Machthaber Kim Jong-un will das bitterarme Land zum Wirtschaftsgiganten machen - und Frieden mit Südkorea schaffen.

Hamburg. Zuletzt hatte der junge nordkoreanische Machthaber Kim Jong-un, seit dem 29. Dezember 2011 Nachfolger seines verstorbenen Vaters Kim Jong-il, keine gute Presse gehabt. Aus dem abgeschotteten asiatischen Elendsreich war von einer blutigen Machtkonsolidierung des jungen Thronerben berichtet worden. Kim Jong-un, so hieß es, habe eine ganze Reihe von Generälen gefeuert und einige sogar hinrichten lassen, die ihm als unsichere Kantonisten galten.

Am Neujahrstag jedoch wartete der Enkel von Staatsgründer Kim Il-sung mit einer faustdicken Überraschung auf: In der ersten Neujahrsansprache eines nordkoreanischen Machthabers seit 19 Jahren schwor Kim sein Volk auf eine "radikale Kehrtwende" ein und streckte Friedensfühler nach Südkorea aus - die Konfrontation solle beendet werden.

"Lasst uns einen wirtschaftlichen Giganten schaffen", rief Kim seinen Landsleuten zu. Wie dies zu bewerkstelligen sein soll, sagte er allerdings nicht. Die nordkoreanischen Machthaber haben das Land mit der national-kommunistischen "Juche"-Ideologie sowie einer gigantischen Aufrüstung völlig zugrunde gerichtet. Die Wirtschaft des Landes sei "in keinem guten Zustand", der Lebensstandard "ausbaufähig", räumte Kim öffentlich ein.

Das ist eine groteske Untertreibung: Nordkoreas gesamtes Bruttoinlandsprodukt beträgt gerade einmal 26,7 Milliarden Dollar, das Südkoreas 1,1 Billionen Dollar. Und während die Nordkoreaner pro Kopf im Jahr 2011 nur 1152 Dollar erwirtschafteten, waren es beim südlichen Nachbarn knapp 22.800 Dollar. In vergangenen Hungerwintern sind Millionen Nordkoreaner ums Leben gekommen. Widerstand wird gnadenlos niedergeschlagen; Hunderttausende sitzen in Straf- und Umerziehungslagern ein, die mit unvorstellbarer Brutalität betrieben werden.

Wie ernst es Kim Jong-un ist, bleibt unklar.

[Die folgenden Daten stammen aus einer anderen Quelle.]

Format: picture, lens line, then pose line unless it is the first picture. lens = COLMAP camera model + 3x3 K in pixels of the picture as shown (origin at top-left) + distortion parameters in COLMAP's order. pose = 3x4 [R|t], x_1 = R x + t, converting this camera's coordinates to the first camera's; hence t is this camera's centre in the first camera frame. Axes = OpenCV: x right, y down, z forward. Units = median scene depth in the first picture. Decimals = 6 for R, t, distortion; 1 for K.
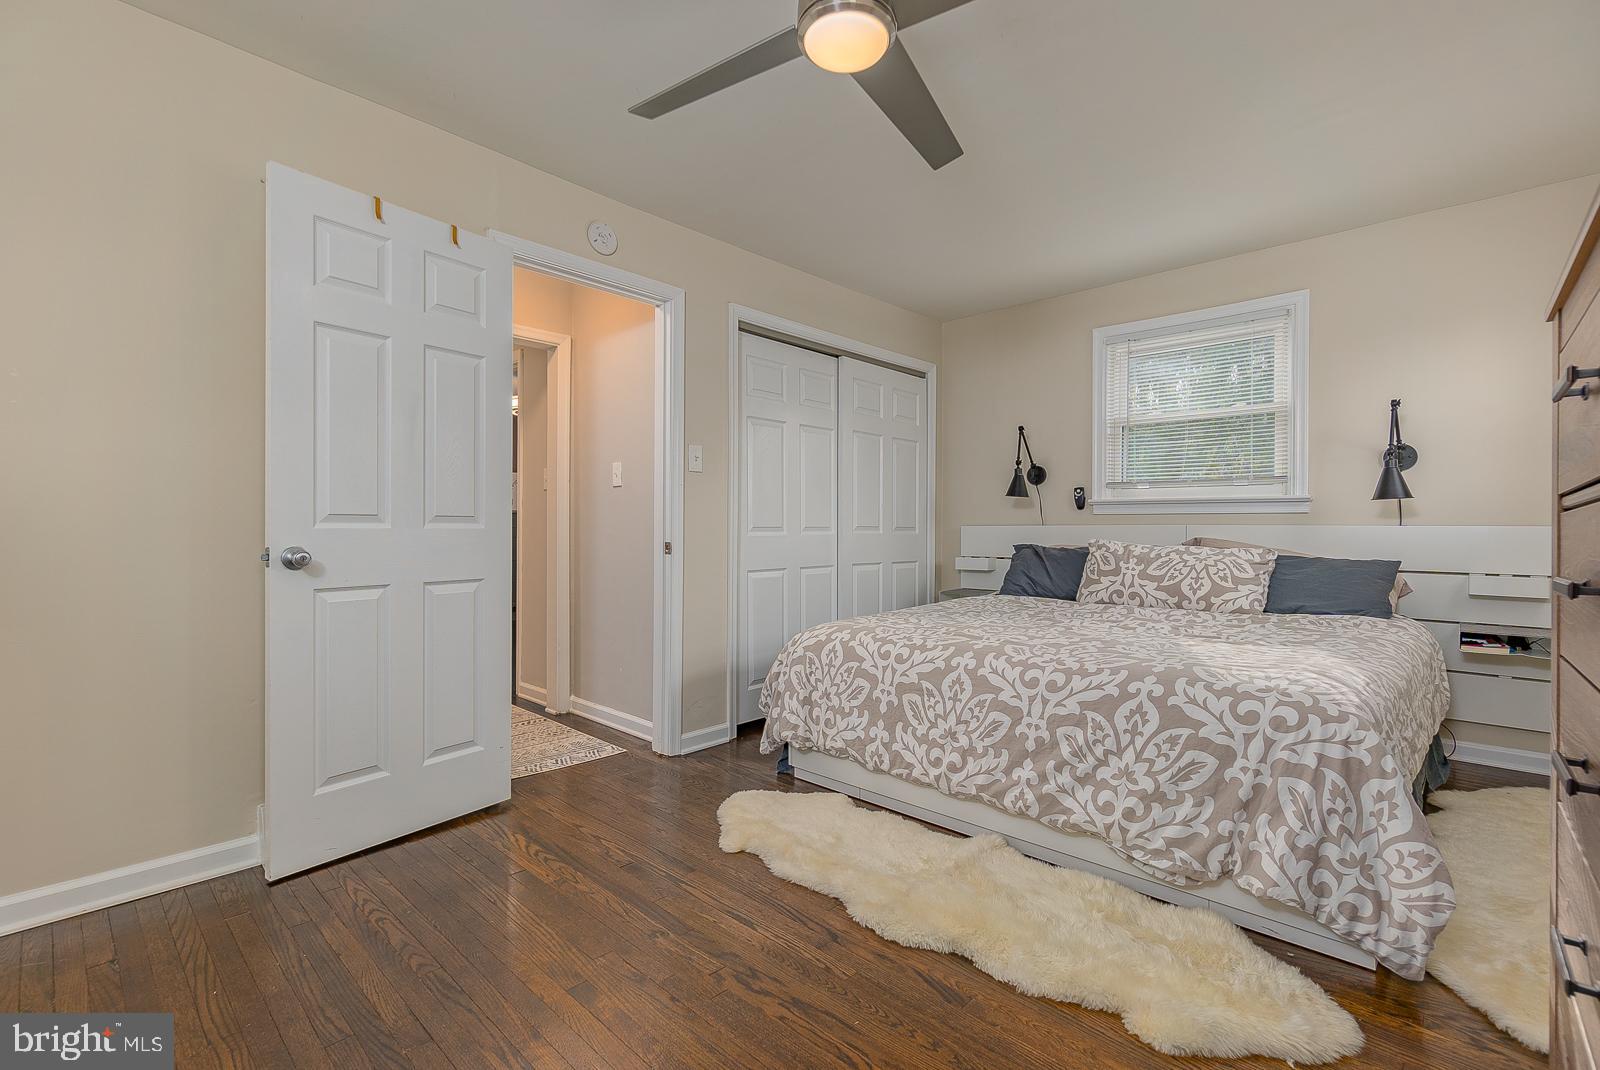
lens RADIAL K [[717.4, 0, 800.0], [0, 717.4, 535.0], [0, 0, 1]] dist [-0.000543, -0.000029]
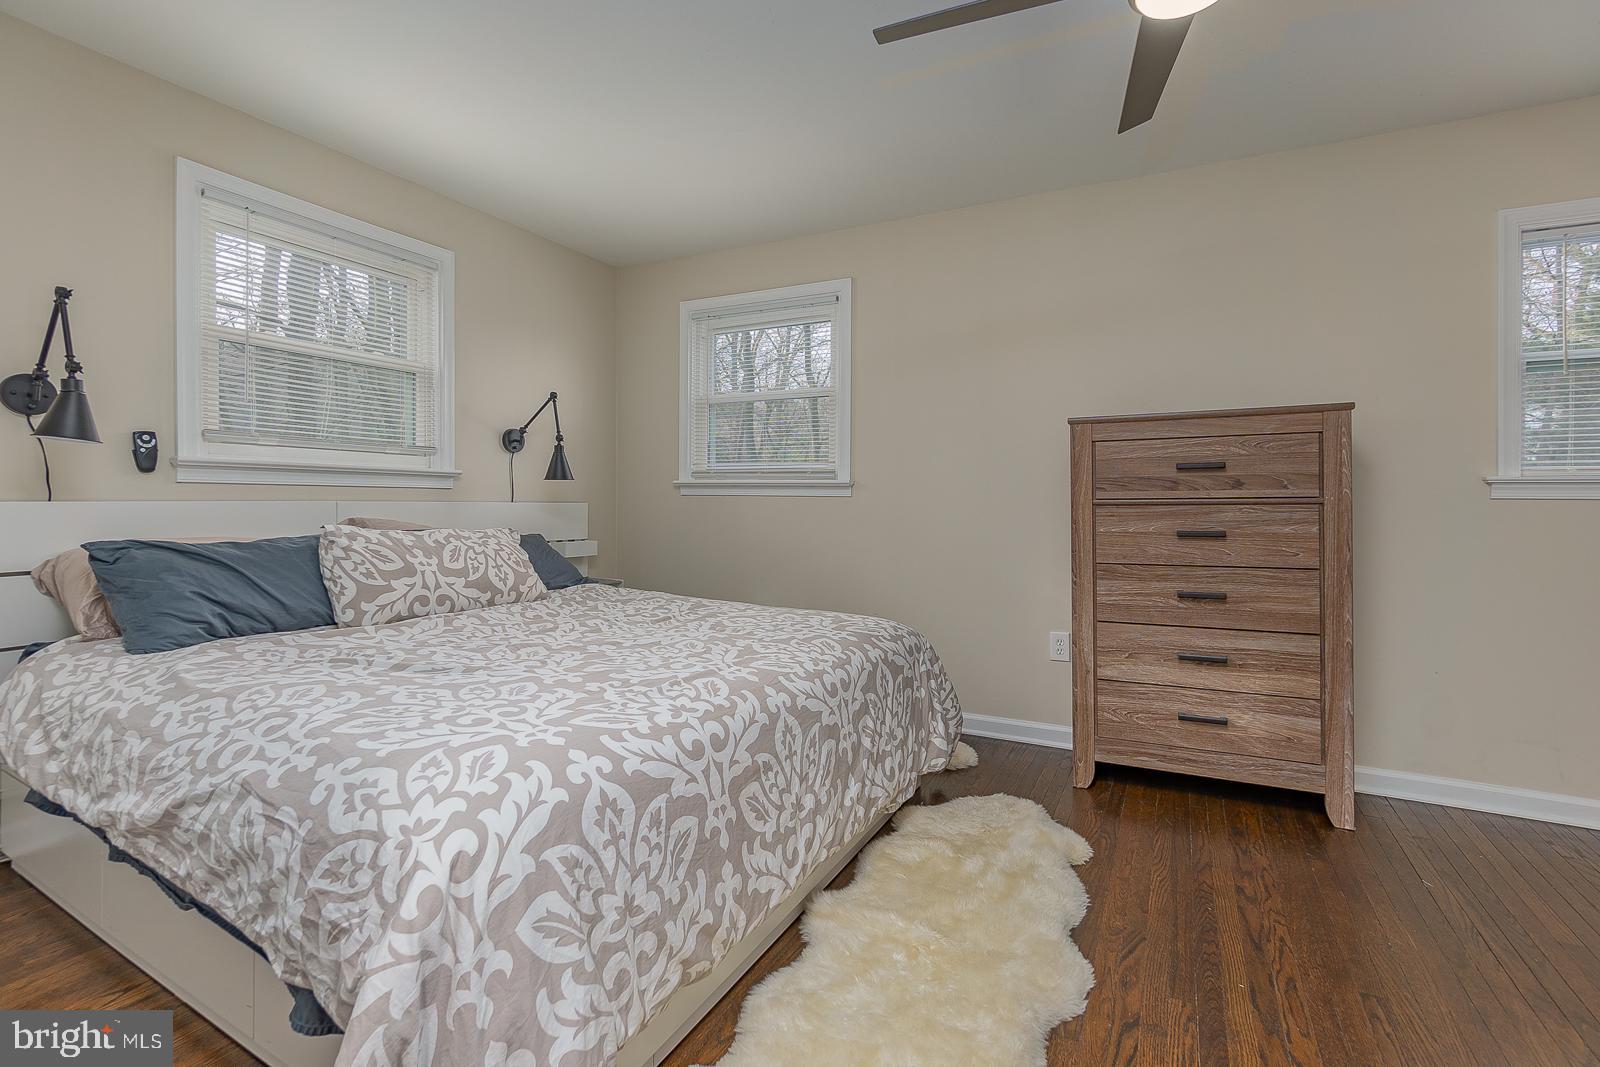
lens RADIAL K [[714.0, 0, 797.7], [0, 714.0, 498.7], [0, 0, 1]] dist [-0.000797, -0.000312]
pose [[-0.267708, -0.002436, 0.963497, -0.473076], [0.000619, 0.999996, 0.002700, -0.029025], [-0.963500, 0.001319, -0.267706, 1.188450]]
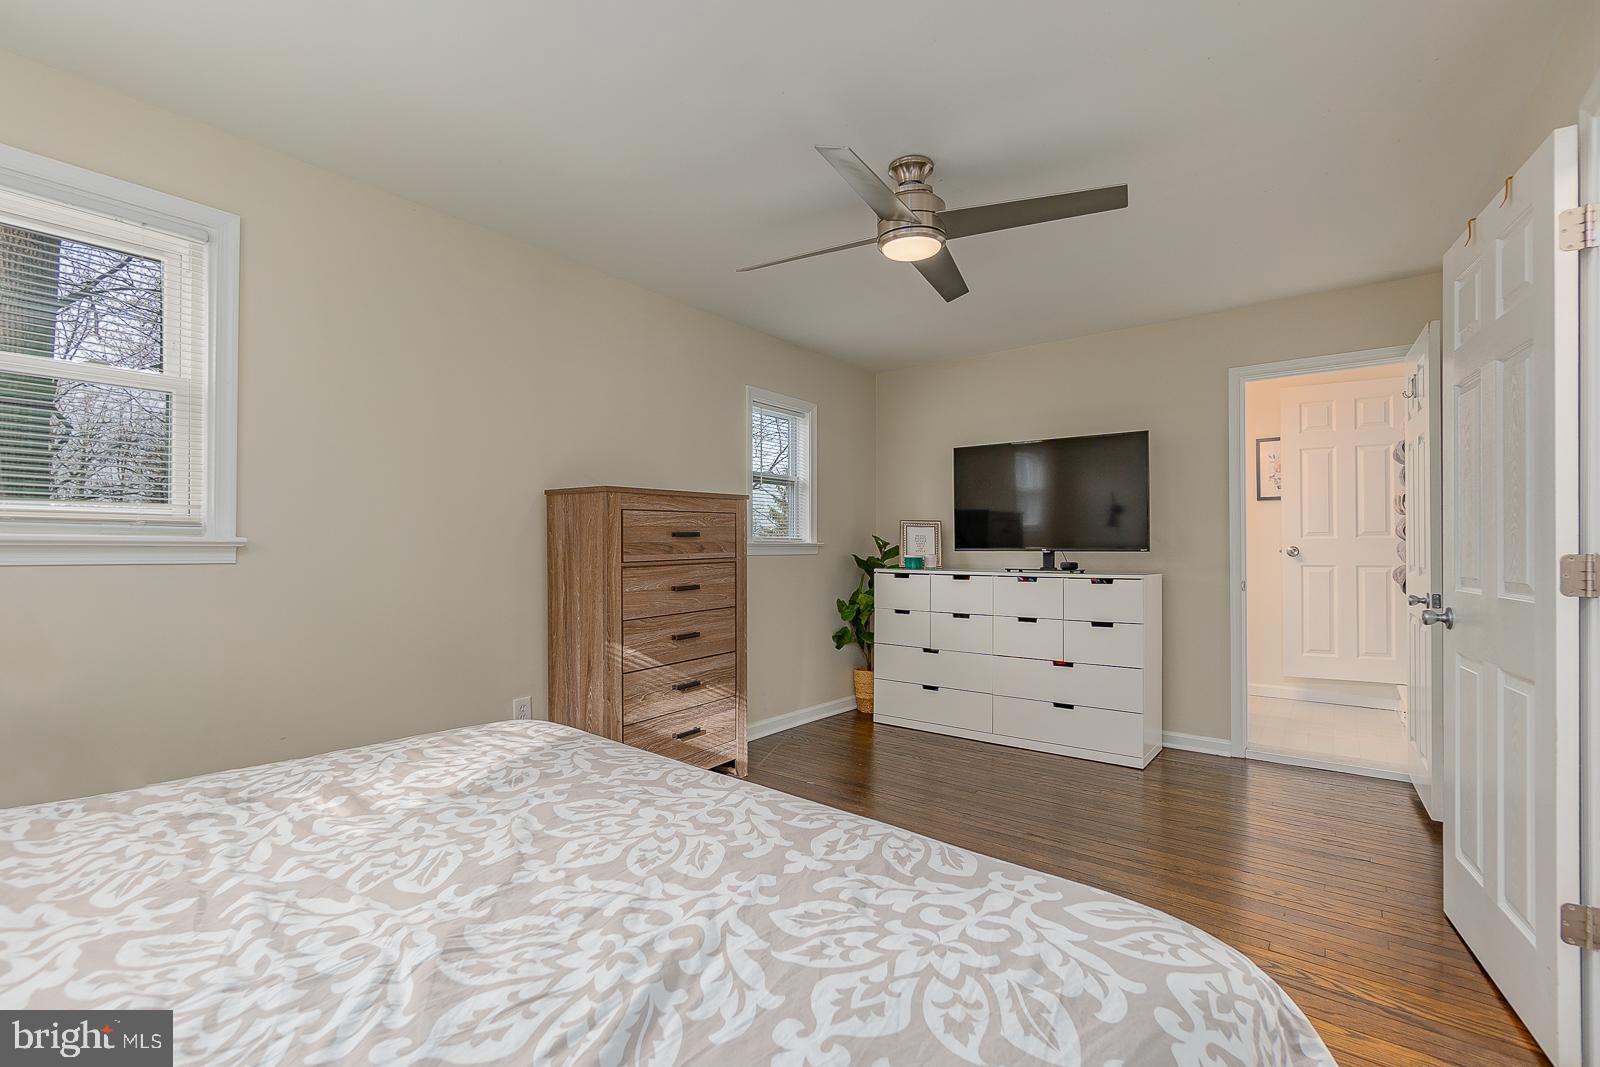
lens RADIAL K [[701.1, 0, 801.3], [0, 701.1, 527.9], [0, 0, 1]] dist [-0.004608, -0.000521]
pose [[-0.995052, -0.006950, -0.099110, 0.289976], [-0.005417, 0.999862, -0.015727, -0.066268], [0.099205, -0.015112, -0.994952, 1.662679]]
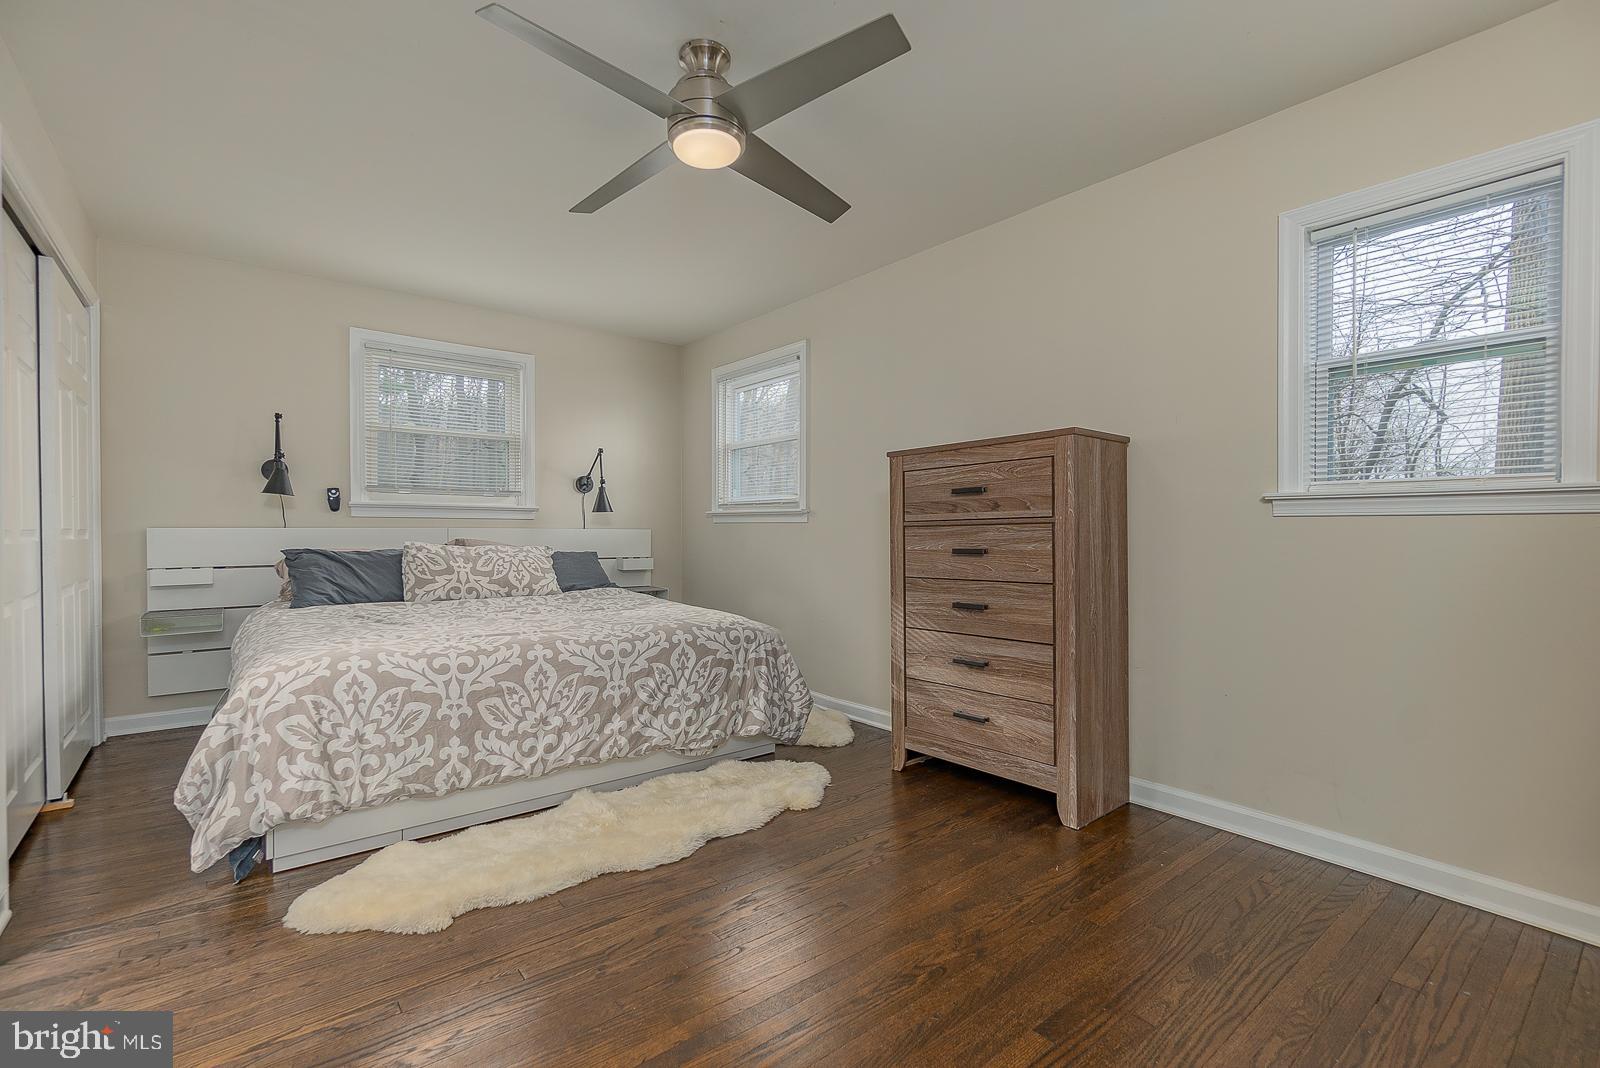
lens RADIAL K [[701.1, 0, 801.3], [0, 701.1, 528.4], [0, 0, 1]] dist [-0.004608, -0.000521]
pose [[0.136997, -0.000132, 0.990571, -0.797643], [0.007374, 0.999972, -0.000887, -0.012696], [-0.990544, 0.007426, 0.136995, 0.456917]]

Bereits in den vergangenen Jahrzehnten hatten Nordkoreas Diktatoren immer wieder Friedensbotschaften ausgesandt, um Nahrungsmittel- und Energiehilfen Südkoreas und des Westens zu erhalten. Doch parallel dazu betrieb Pjöngjang eine militärische Hochrüstung, die auch die Entwicklung von Nuklearwaffen umfasst. Auch in seiner Neujahrsansprache kündigte Kim Jong-un an, die Aufrüstung Nordkoreas weiter vorantreiben zu wollen. Am 12. Dezember hatte das Regime die Welt mit dem Start einer Satelliten-Rakete aufgeschreckt. Man vermutet, dass diese Raketen mit Atomsprengköpfen bestückt werden sollen. Ein derartiges Arsenal könnte Nordkorea in die Lage versetzen, Unterstützung von seinen Nachbarn zu erpressen.

Korea ist seit dem Ende des Zweiten Weltkriegs geteilt; seit dem Korea-Krieg 1950 bis 1953 sind Nord- und Südkoreaner erbitterte Feinde. Das kommunistische Nordkorea ist international weitgehend isoliert. Die designierte südkoreanische Staatspräsidentin Park Geun-hye hat ihre Bereitschaft bekundet, sich mit Kim Jong-un zu treffen - jedoch als Belohnung für einen Verzicht auf Nordkoreas Atomprogramm.